## Start Given data

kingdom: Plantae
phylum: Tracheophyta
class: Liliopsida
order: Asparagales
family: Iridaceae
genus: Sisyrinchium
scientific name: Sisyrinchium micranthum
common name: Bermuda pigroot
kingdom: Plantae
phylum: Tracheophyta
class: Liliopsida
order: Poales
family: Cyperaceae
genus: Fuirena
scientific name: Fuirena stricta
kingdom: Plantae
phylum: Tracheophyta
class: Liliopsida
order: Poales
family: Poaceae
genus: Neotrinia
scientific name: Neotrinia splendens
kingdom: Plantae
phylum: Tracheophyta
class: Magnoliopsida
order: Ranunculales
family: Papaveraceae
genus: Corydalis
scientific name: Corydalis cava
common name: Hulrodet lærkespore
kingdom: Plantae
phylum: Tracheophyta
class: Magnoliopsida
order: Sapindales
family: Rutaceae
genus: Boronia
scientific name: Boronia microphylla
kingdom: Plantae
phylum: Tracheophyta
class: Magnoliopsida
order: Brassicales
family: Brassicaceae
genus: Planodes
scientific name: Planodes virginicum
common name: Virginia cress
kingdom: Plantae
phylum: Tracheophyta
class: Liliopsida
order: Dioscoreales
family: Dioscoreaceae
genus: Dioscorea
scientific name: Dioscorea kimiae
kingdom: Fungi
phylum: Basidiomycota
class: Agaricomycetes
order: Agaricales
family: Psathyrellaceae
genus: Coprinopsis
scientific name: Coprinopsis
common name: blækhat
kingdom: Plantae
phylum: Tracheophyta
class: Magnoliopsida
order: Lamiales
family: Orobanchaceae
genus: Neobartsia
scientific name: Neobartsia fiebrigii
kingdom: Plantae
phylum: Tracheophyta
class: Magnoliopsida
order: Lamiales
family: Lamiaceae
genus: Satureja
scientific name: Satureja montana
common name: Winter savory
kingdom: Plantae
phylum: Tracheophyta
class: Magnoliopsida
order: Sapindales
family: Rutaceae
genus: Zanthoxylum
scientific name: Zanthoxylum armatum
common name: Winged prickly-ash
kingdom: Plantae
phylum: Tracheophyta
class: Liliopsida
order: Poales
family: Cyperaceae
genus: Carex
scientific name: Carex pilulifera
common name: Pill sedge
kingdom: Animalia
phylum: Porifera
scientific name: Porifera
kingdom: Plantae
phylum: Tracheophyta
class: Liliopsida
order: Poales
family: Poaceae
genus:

## End Given data

Can you recast every line of the material above as a JSON list of strings, with one string per line and any blank lines left out?

[
  "kingdom: Plantae",
  "phylum: Tracheophyta",
  "class: Liliopsida",
  "order: Asparagales",
  "family: Iridaceae",
  "genus: Sisyrinchium",
  "scientific name: Sisyrinchium micranthum",
  "common name: Bermuda pigroot",
  "kingdom: Plantae",
  "phylum: Tracheophyta",
  "class: Liliopsida",
  "order: Poales",
  "family: Cyperaceae",
  "genus: Fuirena",
  "scientific name: Fuirena stricta",
  "kingdom: Plantae",
  "phylum: Tracheophyta",
  "class: Liliopsida",
  "order: Poales",
  "family: Poaceae",
  "genus: Neotrinia",
  "scientific name: Neotrinia splendens",
  "kingdom: Plantae",
  "phylum: Tracheophyta",
  "class: Magnoliopsida",
  "order: Ranunculales",
  "family: Papaveraceae",
  "genus: Corydalis",
  "scientific name: Corydalis cava",
  "common name: Hulrodet lærkespore",
  "kingdom: Plantae",
  "phylum: Tracheophyta",
  "class: Magnoliopsida",
  "order: Sapindales",
  "family: Rutaceae",
  "genus: Boronia",
  "scientific name: Boronia microphylla",
  "kingdom: Plantae",
  "phylum: Tracheophyta",
  "class: Magnoliopsida",
  "order: Brassicales",
  "family: Brassicaceae",
  "genus: Planodes",
  "scientific name: Planodes virginicum",
  "common name: Virginia cress",
  "kingdom: Plantae",
  "phylum: Tracheophyta",
  "class: Liliopsida",
  "order: Dioscoreales",
  "family: Dioscoreaceae",
  "genus: Dioscorea",
  "scientific name: Dioscorea kimiae",
  "kingdom: Fungi",
  "phylum: Basidiomycota",
  "class: Agaricomycetes",
  "order: Agaricales",
  "family: Psathyrellaceae",
  "genus: Coprinopsis",
  "scientific name: Coprinopsis",
  "common name: blækhat",
  "kingdom: Plantae",
  "phylum: Tracheophyta",
  "class: Magnoliopsida",
  "order: Lamiales",
  "family: Orobanchaceae",
  "genus: Neobartsia",
  "scientific name: Neobartsia fiebrigii",
  "kingdom: Plantae",
  "phylum: Tracheophyta",
  "class: Magnoliopsida",
  "order: Lamiales",
  "family: Lamiaceae",
  "genus: Satureja",
  "scientific name: Satureja montana",
  "common name: Winter savory",
  "kingdom: Plantae",
  "phylum: Tracheophyta",
  "class: Magnoliopsida",
  "order: Sapindales",
  "family: Rutaceae",
  "genus: Zanthoxylum",
  "scientific name: Zanthoxylum armatum",
  "common name: Winged prickly-ash",
  "kingdom: Plantae",
  "phylum: Tracheophyta",
  "class: Liliopsida",
  "order: Poales",
  "family: Cyperaceae",
  "genus: Carex",
  "scientific name: Carex pilulifera",
  "common name: Pill sedge",
  "kingdom: Animalia",
  "phylum: Porifera",
  "scientific name: Porifera",
  "kingdom: Plantae",
  "phylum: Tracheophyta",
  "class: Liliopsida",
  "order: Poales",
  "family: Poaceae",
  "genus:"
]